Each UID the kernel deals with has its own user session keyring that
is shared by all processes with that UID.
The user session keyring has a name (description) of the form
_uid_ses.<UID>
where
<UID>
is the user ID of the corresponding user.
The user session keyring is associated with the record that
the kernel maintains for the UID.
It comes into existence upon the first attempt to access either the
user session keyring, the
user-keyring(7),
or the
session-keyring(7).
The keyring remains pinned in existence so long as there are processes
running with that real UID or files opened by those processes remain open.
(The keyring can also be pinned indefinitely by linking it
into another keyring.)
The user session keyring is created on demand when a thread requests it
or when a thread asks for its
session-keyring(7)
and that keyring doesn't exist.
In the latter case, a user session keyring will be created and,
if the session keyring wasn't to be created,
the user session keyring will be set as the process's actual session keyring.
The user session keyring is searched by
request_key(2)
if the actual session keyring does not exist and is ignored otherwise.
A special serial number value,
KEY_SPEC_USER_SESSION_KEYRING,
is defined
that can be used in lieu of the actual serial number of
the calling process's user session keyring.

Records for this exercise:

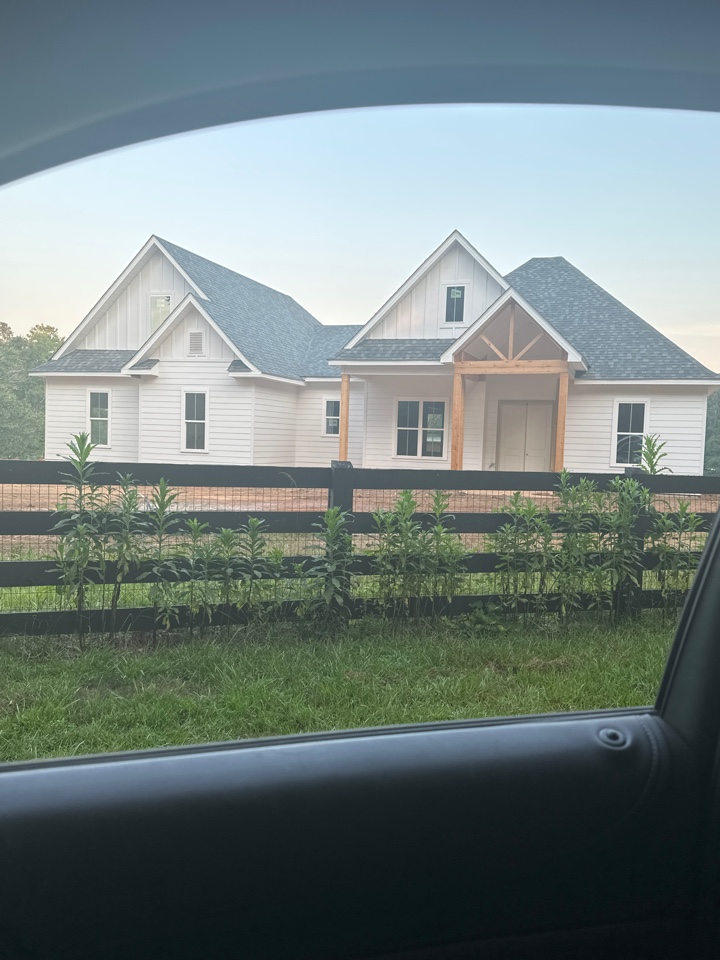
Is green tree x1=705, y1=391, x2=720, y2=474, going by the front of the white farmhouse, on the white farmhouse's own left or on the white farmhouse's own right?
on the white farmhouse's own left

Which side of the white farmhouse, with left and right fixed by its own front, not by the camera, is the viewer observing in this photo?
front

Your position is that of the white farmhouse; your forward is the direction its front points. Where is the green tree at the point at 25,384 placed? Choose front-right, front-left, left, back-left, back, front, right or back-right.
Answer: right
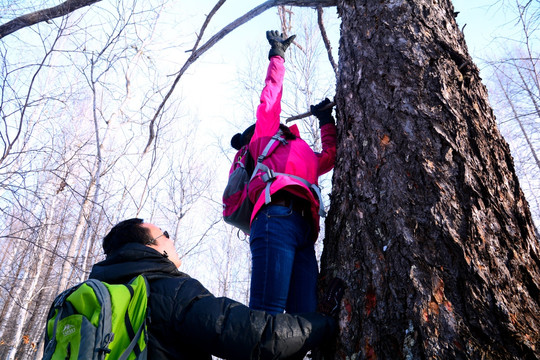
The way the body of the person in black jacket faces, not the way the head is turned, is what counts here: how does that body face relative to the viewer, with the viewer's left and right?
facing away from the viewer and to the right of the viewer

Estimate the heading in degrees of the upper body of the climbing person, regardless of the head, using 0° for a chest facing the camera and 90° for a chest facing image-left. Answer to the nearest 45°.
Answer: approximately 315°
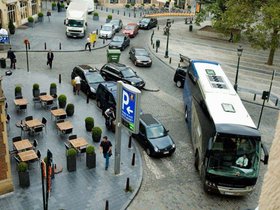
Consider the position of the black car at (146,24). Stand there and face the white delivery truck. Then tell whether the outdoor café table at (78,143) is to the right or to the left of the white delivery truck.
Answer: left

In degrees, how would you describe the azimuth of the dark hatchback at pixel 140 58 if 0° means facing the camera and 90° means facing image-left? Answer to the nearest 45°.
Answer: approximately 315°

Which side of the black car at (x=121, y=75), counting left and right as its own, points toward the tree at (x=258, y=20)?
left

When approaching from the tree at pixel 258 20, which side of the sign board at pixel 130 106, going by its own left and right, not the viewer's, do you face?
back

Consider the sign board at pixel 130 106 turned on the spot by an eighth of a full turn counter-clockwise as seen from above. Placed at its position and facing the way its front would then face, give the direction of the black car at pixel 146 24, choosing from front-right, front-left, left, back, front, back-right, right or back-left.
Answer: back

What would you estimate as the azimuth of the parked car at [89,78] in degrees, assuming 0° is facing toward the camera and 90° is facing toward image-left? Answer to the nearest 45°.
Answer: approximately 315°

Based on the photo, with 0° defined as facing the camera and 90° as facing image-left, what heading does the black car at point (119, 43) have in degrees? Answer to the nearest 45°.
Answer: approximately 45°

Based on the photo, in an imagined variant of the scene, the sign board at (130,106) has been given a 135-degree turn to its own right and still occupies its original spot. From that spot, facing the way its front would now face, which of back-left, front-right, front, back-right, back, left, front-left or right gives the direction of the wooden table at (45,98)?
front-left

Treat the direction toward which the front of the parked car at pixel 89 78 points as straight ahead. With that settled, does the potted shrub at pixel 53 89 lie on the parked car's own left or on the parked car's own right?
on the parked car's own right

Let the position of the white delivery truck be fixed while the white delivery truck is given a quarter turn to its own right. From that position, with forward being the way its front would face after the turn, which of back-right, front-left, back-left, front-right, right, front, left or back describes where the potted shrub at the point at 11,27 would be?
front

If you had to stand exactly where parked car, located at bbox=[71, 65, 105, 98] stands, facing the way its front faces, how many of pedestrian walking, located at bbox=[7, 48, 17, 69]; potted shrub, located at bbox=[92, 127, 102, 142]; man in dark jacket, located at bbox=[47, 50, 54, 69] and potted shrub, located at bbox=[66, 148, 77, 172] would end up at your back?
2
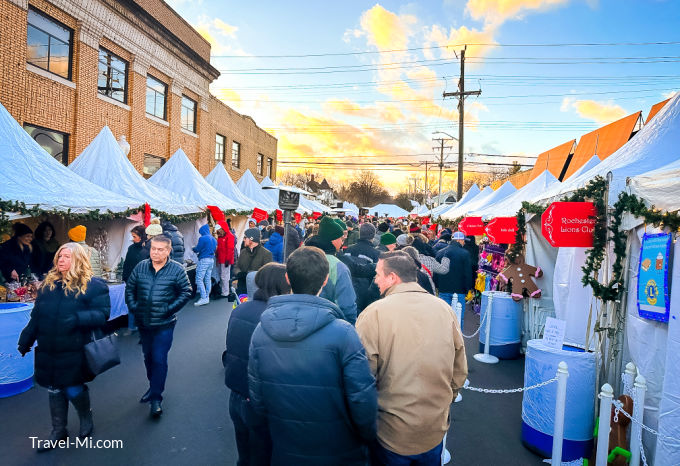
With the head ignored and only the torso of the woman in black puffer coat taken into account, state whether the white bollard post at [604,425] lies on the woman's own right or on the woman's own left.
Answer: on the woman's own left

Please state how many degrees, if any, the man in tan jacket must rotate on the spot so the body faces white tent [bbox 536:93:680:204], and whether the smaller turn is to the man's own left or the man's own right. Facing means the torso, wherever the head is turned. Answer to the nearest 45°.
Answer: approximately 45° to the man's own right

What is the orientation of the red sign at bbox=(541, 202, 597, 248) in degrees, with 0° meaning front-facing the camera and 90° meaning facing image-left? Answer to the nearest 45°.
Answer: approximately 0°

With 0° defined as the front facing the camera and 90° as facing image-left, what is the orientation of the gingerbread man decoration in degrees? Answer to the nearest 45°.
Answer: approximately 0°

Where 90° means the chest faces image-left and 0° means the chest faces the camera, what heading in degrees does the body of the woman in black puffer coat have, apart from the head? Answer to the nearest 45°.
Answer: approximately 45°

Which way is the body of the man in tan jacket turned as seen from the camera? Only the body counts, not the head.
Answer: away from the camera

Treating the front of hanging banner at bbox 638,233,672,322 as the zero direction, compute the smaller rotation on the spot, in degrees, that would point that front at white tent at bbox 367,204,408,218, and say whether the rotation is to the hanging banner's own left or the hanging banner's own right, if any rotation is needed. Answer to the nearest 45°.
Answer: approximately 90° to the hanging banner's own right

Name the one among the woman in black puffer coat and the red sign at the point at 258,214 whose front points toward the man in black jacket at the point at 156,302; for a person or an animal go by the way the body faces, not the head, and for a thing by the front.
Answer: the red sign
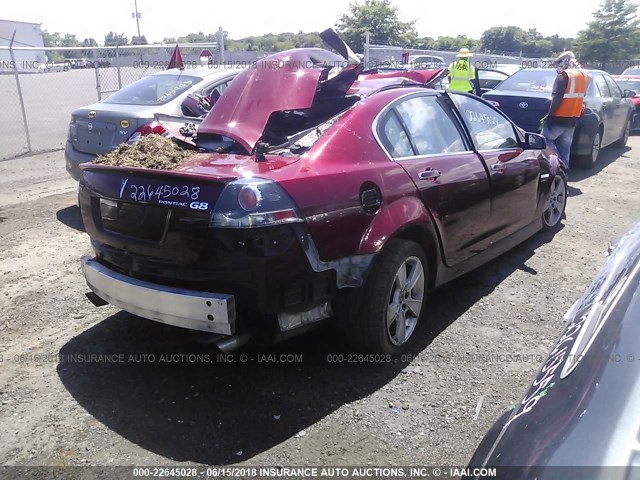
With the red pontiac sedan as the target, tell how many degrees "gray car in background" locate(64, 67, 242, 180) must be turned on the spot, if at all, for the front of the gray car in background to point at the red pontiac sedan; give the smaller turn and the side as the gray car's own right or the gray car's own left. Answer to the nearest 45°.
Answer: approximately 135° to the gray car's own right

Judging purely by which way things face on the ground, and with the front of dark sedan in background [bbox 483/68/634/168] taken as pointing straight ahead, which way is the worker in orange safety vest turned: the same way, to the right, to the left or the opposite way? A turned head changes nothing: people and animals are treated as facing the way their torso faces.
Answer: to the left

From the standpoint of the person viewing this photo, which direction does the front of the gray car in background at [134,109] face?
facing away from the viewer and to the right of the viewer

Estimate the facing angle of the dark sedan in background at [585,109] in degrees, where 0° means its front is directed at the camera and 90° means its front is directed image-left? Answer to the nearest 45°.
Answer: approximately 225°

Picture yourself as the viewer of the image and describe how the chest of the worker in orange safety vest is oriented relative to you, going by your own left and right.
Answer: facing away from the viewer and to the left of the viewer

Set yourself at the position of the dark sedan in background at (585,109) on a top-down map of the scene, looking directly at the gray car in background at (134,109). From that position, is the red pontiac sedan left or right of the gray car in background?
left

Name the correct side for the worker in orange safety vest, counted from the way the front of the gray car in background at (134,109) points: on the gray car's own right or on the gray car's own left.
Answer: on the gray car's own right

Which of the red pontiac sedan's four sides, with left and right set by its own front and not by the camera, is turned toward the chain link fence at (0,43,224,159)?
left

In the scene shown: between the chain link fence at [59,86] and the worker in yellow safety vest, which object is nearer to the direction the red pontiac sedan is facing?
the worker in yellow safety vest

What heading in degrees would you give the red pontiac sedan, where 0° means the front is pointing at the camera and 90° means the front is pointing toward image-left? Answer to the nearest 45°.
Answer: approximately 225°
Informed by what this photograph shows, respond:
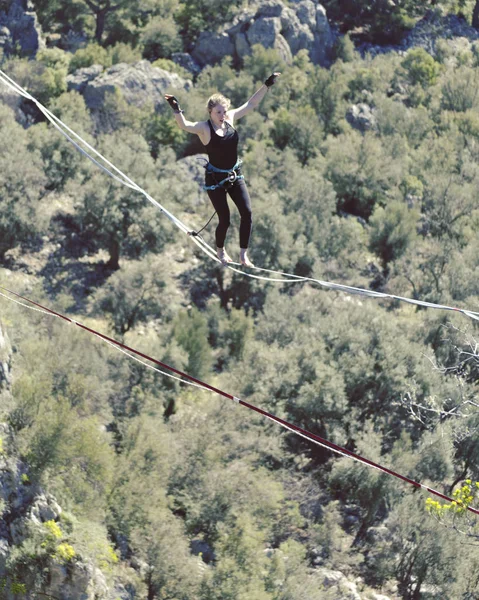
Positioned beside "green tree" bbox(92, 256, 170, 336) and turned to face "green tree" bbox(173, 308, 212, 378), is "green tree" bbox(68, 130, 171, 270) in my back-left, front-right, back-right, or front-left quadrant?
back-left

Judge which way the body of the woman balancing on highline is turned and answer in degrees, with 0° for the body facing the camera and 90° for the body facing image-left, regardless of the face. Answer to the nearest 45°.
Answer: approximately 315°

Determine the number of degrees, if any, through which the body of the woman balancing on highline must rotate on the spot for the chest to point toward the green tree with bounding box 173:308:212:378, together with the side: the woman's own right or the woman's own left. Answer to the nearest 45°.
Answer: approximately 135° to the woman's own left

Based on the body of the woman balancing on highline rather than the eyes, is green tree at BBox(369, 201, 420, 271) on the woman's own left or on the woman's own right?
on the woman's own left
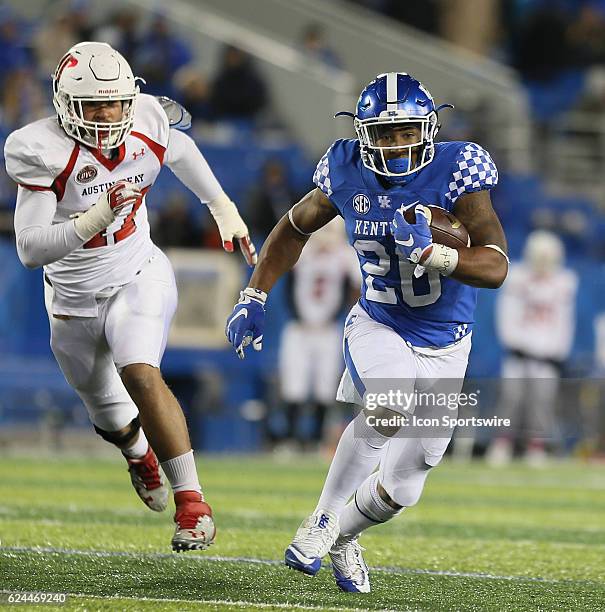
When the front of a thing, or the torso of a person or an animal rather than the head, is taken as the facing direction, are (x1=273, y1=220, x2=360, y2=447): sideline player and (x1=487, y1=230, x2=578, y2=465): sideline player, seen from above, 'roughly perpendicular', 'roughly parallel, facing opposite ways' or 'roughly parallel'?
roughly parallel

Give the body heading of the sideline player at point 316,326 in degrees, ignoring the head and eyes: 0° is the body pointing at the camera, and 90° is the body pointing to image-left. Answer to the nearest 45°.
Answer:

Questions on the material:
(1) Copy the records word for word, starting at the beginning of the records and ending with the line that contains "Answer: right". Leave the pictures out of your copy.
(2) Pick up the text on the user session keyring where it ends, and keep writing.

Answers for the exercise:
(1)
Is green tree x1=705, y1=391, x2=720, y2=474, going by the front of the white farmhouse, on the white farmhouse's own left or on the white farmhouse's own right?
on the white farmhouse's own left

Which side of the white farmhouse, with left and right fixed by its own front, not by the camera, is the viewer observing in this photo?
front

Your position is that of the white farmhouse; your forward is the direction its front points. Where is the green tree at the point at 25,384 placed? Choose front-right, front-left, left, back-left, back, front, right or back-right.
Answer: right

(2)
From the
keyctl(1)
utility, '@us' can be used instead of a numeric key ID in
much the same way.
User session keyrings are independent of
clone(2),
fork(2),
vfork(2),
execve(2),
and
_exit(2)
excepting that the keyring is destroyed when the UID record is destroyed
when the last process pinning it exits.
If a user session keyring does not exist when it is accessed,
it will be created.
Rather than relying on the user session keyring,
it is strongly recommended---especially if the process
is running as root---that a
session-keyring(7)
be set explicitly, for example by
pam_keyinit(8).
NOTES
The user session keyring was added to support situations where
a process doesn't have a session keyring,
perhaps because it was created via a pathway that didn't involve PAM
(e.g., perhaps it was a daemon started by
inetd(8)).
In such a scenario, the user session keyring acts as a substitute for the
session-keyring(7).
SEE ALSO
keyctl(1),
keyctl(3),
keyrings(7),
persistent-keyring(7),
process-keyring(7),
session-keyring(7),
thread-keyring(7),
user-keyring(7)
COLOPHON
This page is part of release 4.13 of the Linux
man-pages
project.
A description of the project,
information about reporting bugs,
and the latest version of this page,
can be found at
https://www.kernel.org/doc/man-pages/.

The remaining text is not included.